Stop at the line containing "Wang K, Yu S, Zhang": repeat exactly every line of the entries below from the first up to it, plus that line, with pictures omitted.

- **Data excerpts**:
★ ★ ★ ★ ★
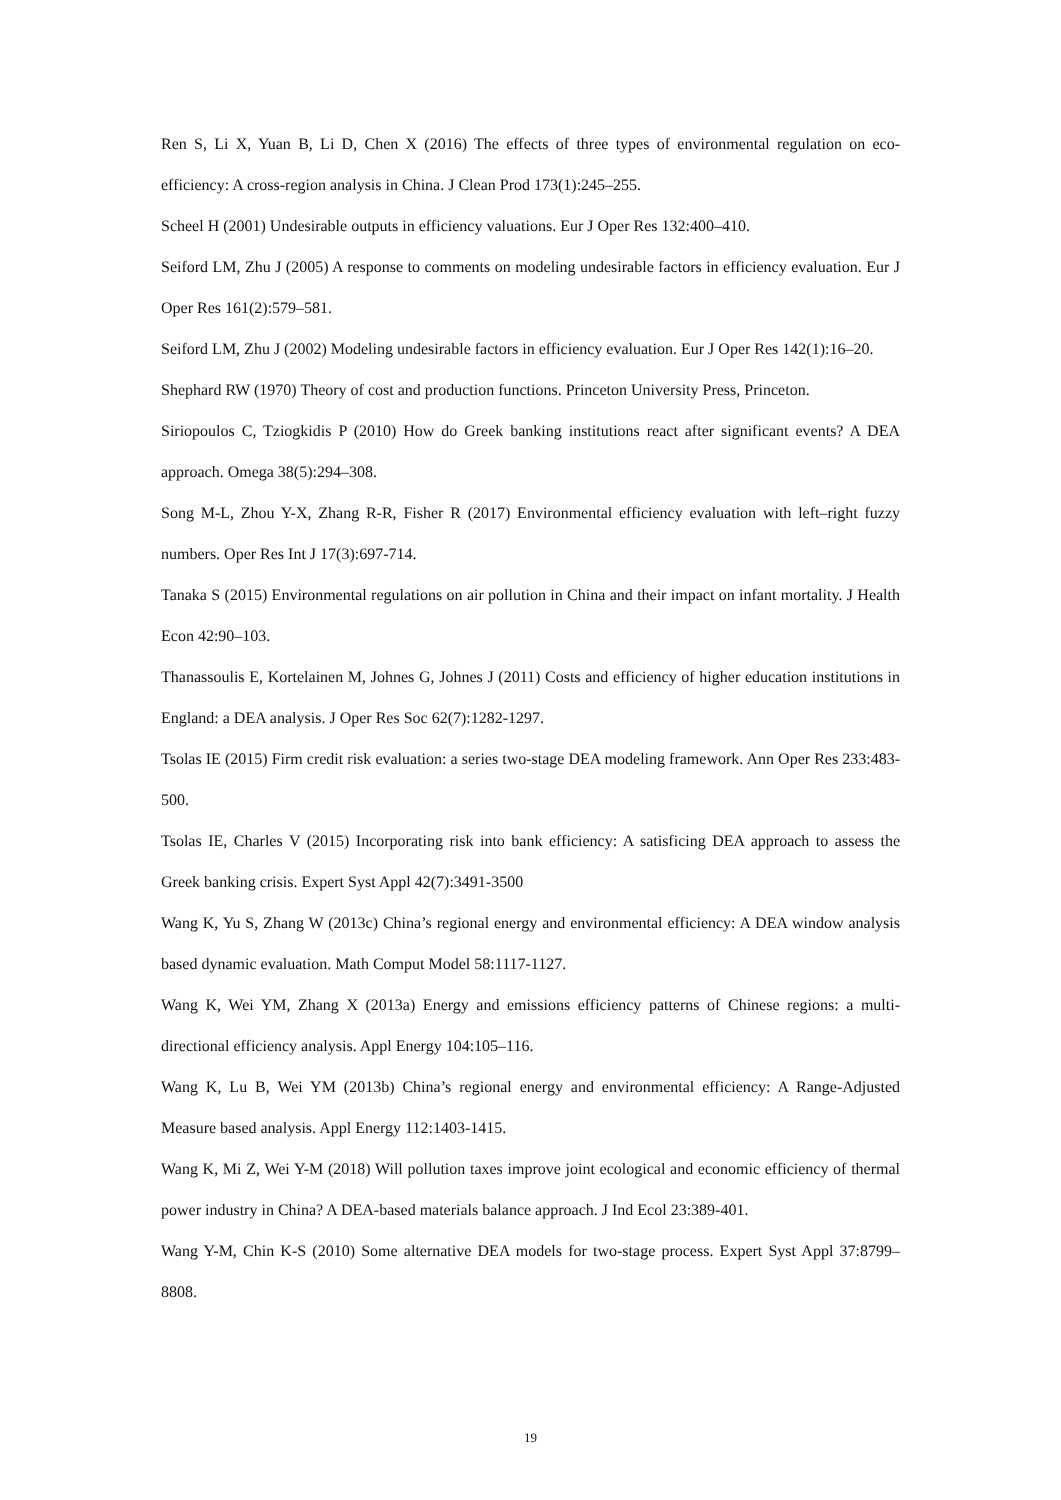Ren S, Li X, Yuan B, Li D, Chen X (2016) The effects of three types of environmental regulation on eco-efficiency: A cross-region analysis in China. J Clean Prod 173(1):245–255.
Scheel H (2001) Undesirable outputs in efficiency valuations. Eur J Oper Res 132:400–410.
Seiford LM, Zhu J (2005) A response to comments on modeling undesirable factors in efficiency evaluation. Eur J Oper Res 161(2):579–581.
Seiford LM, Zhu J (2002) Modeling undesirable factors in efficiency evaluation. Eur J Oper Res 142(1):16–20.
Shephard RW (1970) Theory of cost and production functions. Princeton University Press, Princeton.
Siriopoulos C, Tziogkidis P (2010) How do Greek banking institutions react after significant events? A DEA approach. Omega 38(5):294–308.
Song M-L, Zhou Y-X, Zhang R-R, Fisher R (2017) Environmental efficiency evaluation with left–right fuzzy numbers. Oper Res Int J 17(3):697-714.
Tanaka S (2015) Environmental regulations on air pollution in China and their impact on infant mortality. J Health Econ 42:90–103.
Thanassoulis E, Kortelainen M, Johnes G, Johnes J (2011) Costs and efficiency of higher education institutions in England: a DEA analysis. J Oper Res Soc 62(7):1282-1297.
Tsolas IE (2015) Firm credit risk evaluation: a series two-stage DEA modeling framework. Ann Oper Res 233:483-500.
Tsolas IE, Charles V (2015) Incorporating risk into bank efficiency: A satisficing DEA approach to assess the Greek banking crisis. Expert Syst Appl 42(7):3491-3500
Wang K, Yu S, Zhang W (2013c) China’s regional energy and environmental efficiency: A DEA window analysis based dynamic evaluation. Math Comput Model 58:1117-1127.
Wang K, Wei YM, Zhang X (2013a) Energy and emissions efficiency patterns of Chinese regions: a multi-directional efficiency analysis. Appl Energy 104:105–116.
Wang K, Lu B, Wei YM (2013b) China’s regional energy and environmental efficiency: A Range-Adjusted Measure based analysis. Appl Energy 112:1403-1415.
Wang K, Mi Z, Wei Y-M (2018) Will pollution taxes improve joint ecological and economic efficiency of thermal power industry in China? A DEA-based materials balance approach. J Ind Ecol 23:389-401.
Wang Y-M, Chin K-S (2010) Some alternative DEA models for two-stage process. Expert Syst Appl 37:8799–8808.
19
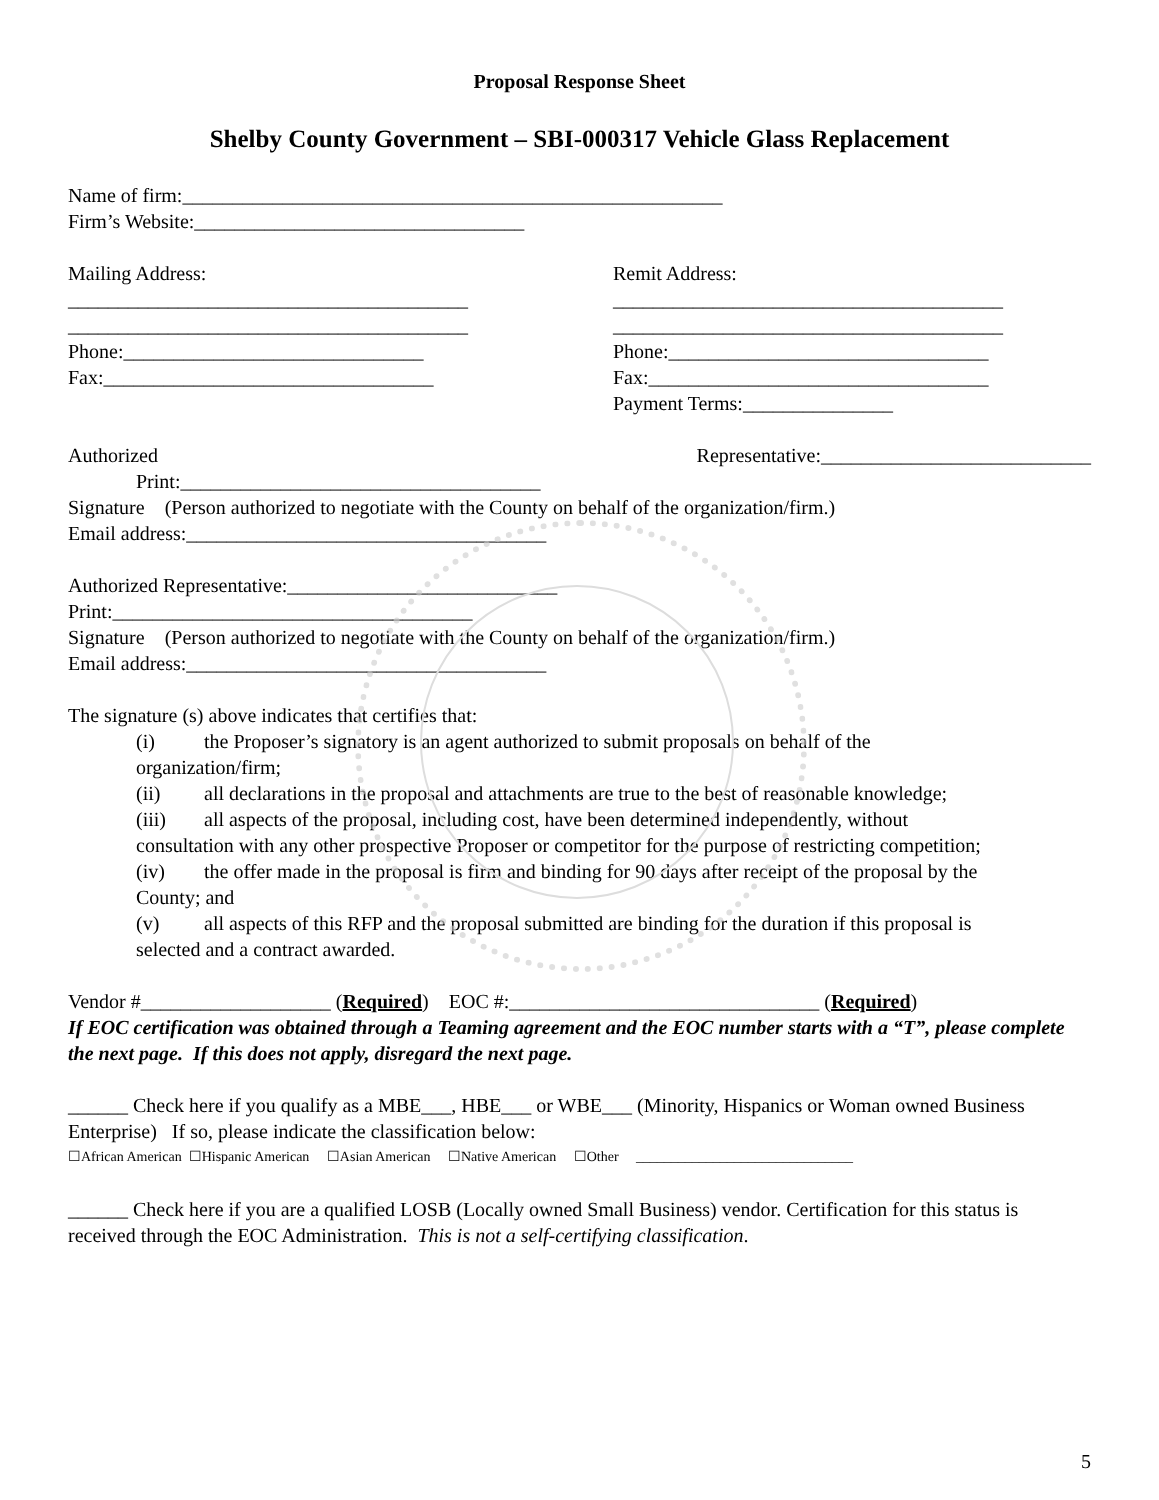Proposal Response Sheet
Shelby County Government – SBI-000317 Vehicle Glass Replacement
Name of firm:______________________________________________________
Firm’s Website:_________________________________
Mailing Address:
________________________________________
________________________________________
Phone:______________________________
Fax:_________________________________
Remit Address:
_______________________________________
_______________________________________
Phone:________________________________
Fax:__________________________________
Payment Terms:_______________
Authorized Representative:___________________________
Print:____________________________________
Signature (Person authorized to negotiate with the County on behalf of the organization/firm.)
Email address:____________________________________
Authorized Representative:___________________________
Print:____________________________________
Signature (Person authorized to negotiate with the County on behalf of the organization/firm.)
Email address:____________________________________
The signature (s) above indicates that certifies that:
(i) the Proposer’s signatory is an agent authorized to submit proposals on behalf of the
organization/firm;
(ii) all declarations in the proposal and attachments are true to the best of reasonable knowledge;
(iii) all aspects of the proposal, including cost, have been determined independently, without
consultation with any other prospective Proposer or competitor for the purpose of restricting competition;
(iv) the offer made in the proposal is firm and binding for 90 days after receipt of the proposal by the
County; and
(v) all aspects of this RFP and the proposal submitted are binding for the duration if this proposal is
selected and a contract awarded.
Vendor #___________________ (Required) EOC #:_______________________________ (Required)
If EOC certification was obtained through a Teaming agreement and the EOC number starts with a “T”, please complete the next page. If this does not apply, disregard the next page.
______ Check here if you qualify as a MBE___, HBE___ or WBE___ (Minority, Hispanics or Woman owned Business Enterprise) If so, please indicate the classification below:
☐African American ☐Hispanic American ☐Asian American ☐Native American ☐Other _______________________________
______ Check here if you are a qualified LOSB (Locally owned Small Business) vendor. Certification for this status is received through the EOC Administration. This is not a self-certifying classification.
5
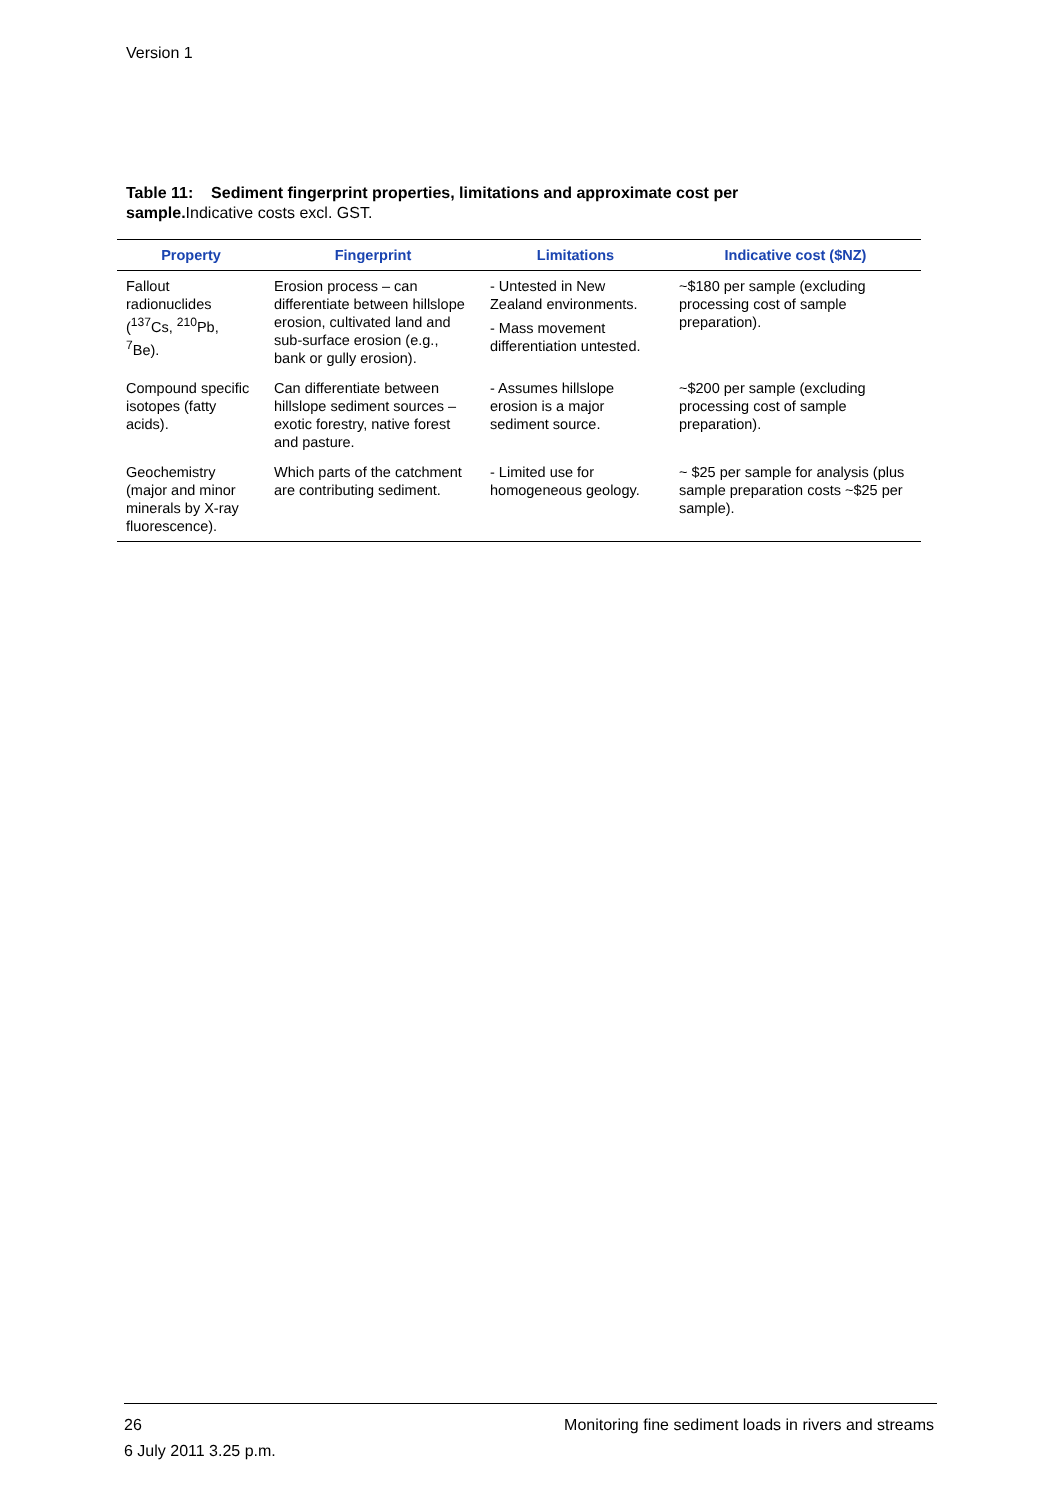Version 1
Table 11: Sediment fingerprint properties, limitations and approximate cost per sample. Indicative costs excl. GST.
| Property | Fingerprint | Limitations | Indicative cost ($NZ) |
| --- | --- | --- | --- |
| Fallout radionuclides (<sup>137</sup>Cs, <sup>210</sup>Pb, <sup>7</sup>Be). | Erosion process – can differentiate between hillslope erosion, cultivated land and sub-surface erosion (e.g., bank or gully erosion). | - Untested in New Zealand environments. - Mass movement differentiation untested. | ~$180 per sample (excluding processing cost of sample preparation). |
| Compound specific isotopes (fatty acids). | Can differentiate between hillslope sediment sources – exotic forestry, native forest and pasture. | - Assumes hillslope erosion is a major sediment source. | ~$200 per sample (excluding processing cost of sample preparation). |
| Geochemistry (major and minor minerals by X-ray fluorescence). | Which parts of the catchment are contributing sediment. | - Limited use for homogeneous geology. | ~ $25 per sample for analysis (plus sample preparation costs ~$25 per sample). |
Monitoring fine sediment loads in rivers and streams 26
6 July 2011 3.25 p.m.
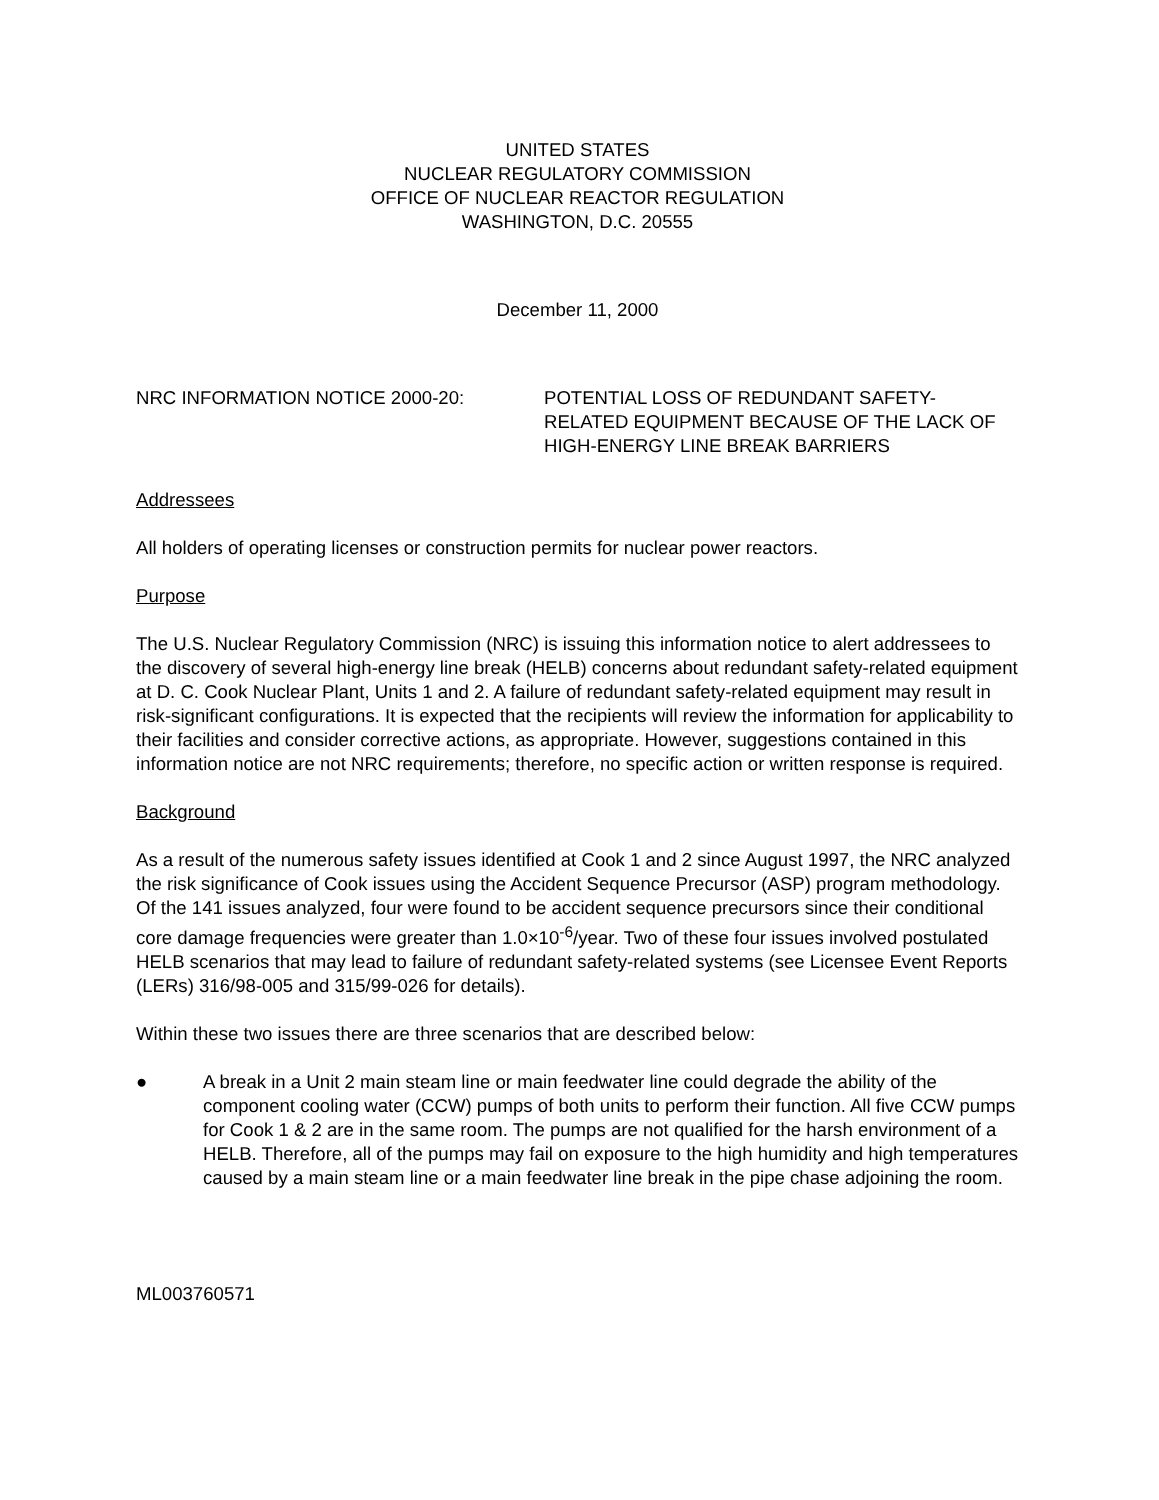UNITED STATES
NUCLEAR REGULATORY COMMISSION
OFFICE OF NUCLEAR REACTOR REGULATION
WASHINGTON, D.C. 20555
December 11, 2000
NRC INFORMATION NOTICE 2000-20: POTENTIAL LOSS OF REDUNDANT SAFETY-RELATED EQUIPMENT BECAUSE OF THE LACK OF HIGH-ENERGY LINE BREAK BARRIERS
Addressees
All holders of operating licenses or construction permits for nuclear power reactors.
Purpose
The U.S. Nuclear Regulatory Commission (NRC) is issuing this information notice to alert addressees to the discovery of several high-energy line break (HELB) concerns about redundant safety-related equipment at D. C. Cook Nuclear Plant, Units 1 and 2. A failure of redundant safety-related equipment may result in risk-significant configurations. It is expected that the recipients will review the information for applicability to their facilities and consider corrective actions, as appropriate. However, suggestions contained in this information notice are not NRC requirements; therefore, no specific action or written response is required.
Background
As a result of the numerous safety issues identified at Cook 1 and 2 since August 1997, the NRC analyzed the risk significance of Cook issues using the Accident Sequence Precursor (ASP) program methodology. Of the 141 issues analyzed, four were found to be accident sequence precursors since their conditional core damage frequencies were greater than 1.0×10<sup>-6</sup>/year. Two of these four issues involved postulated HELB scenarios that may lead to failure of redundant safety-related systems (see Licensee Event Reports (LERs) 316/98-005 and 315/99-026 for details).
Within these two issues there are three scenarios that are described below:
● A break in a Unit 2 main steam line or main feedwater line could degrade the ability of the component cooling water (CCW) pumps of both units to perform their function. All five CCW pumps for Cook 1 & 2 are in the same room. The pumps are not qualified for the harsh environment of a HELB. Therefore, all of the pumps may fail on exposure to the high humidity and high temperatures caused by a main steam line or a main feedwater line break in the pipe chase adjoining the room.
ML003760571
★ ★ ★ ★ ★
- **Answer section**:
Ren S, Li X, Yuan B, Li D, Chen X (2016) The effects of three types of environmental regulation on eco-efficiency: A cross-region analysis in China. J Clean Prod 173(1):245–255.
Scheel H (2001) Undesirable outputs in efficiency valuations. Eur J Oper Res 132:400–410.
Seiford LM, Zhu J (2005) A response to comments on modeling undesirable factors in efficiency evaluation. Eur J Oper Res 161(2):579–581.
Seiford LM, Zhu J (2002) Modeling undesirable factors in efficiency evaluation. Eur J Oper Res 142(1):16–20.
Shephard RW (1970) Theory of cost and production functions. Princeton University Press, Princeton.
Siriopoulos C, Tziogkidis P (2010) How do Greek banking institutions react after significant events? A DEA approach. Omega 38(5):294–308.
Song M-L, Zhou Y-X, Zhang R-R, Fisher R (2017) Environmental efficiency evaluation with left–right fuzzy numbers. Oper Res Int J 17(3):697-714.
Tanaka S (2015) Environmental regulations on air pollution in China and their impact on infant mortality. J Health Econ 42:90–103.
Thanassoulis E, Kortelainen M, Johnes G, Johnes J (2011) Costs and efficiency of higher education institutions in England: a DEA analysis. J Oper Res Soc 62(7):1282-1297.
Tsolas IE (2015) Firm credit risk evaluation: a series two-stage DEA modeling framework. Ann Oper Res 233:483-500.
Tsolas IE, Charles V (2015) Incorporating risk into bank efficiency: A satisficing DEA approach to assess the Greek banking crisis. Expert Syst Appl 42(7):3491-3500
Wang K, Yu S, Zhang W (2013c) China’s regional energy and environmental efficiency: A DEA window analysis based dynamic evaluation. Math Comput Model 58:1117-1127.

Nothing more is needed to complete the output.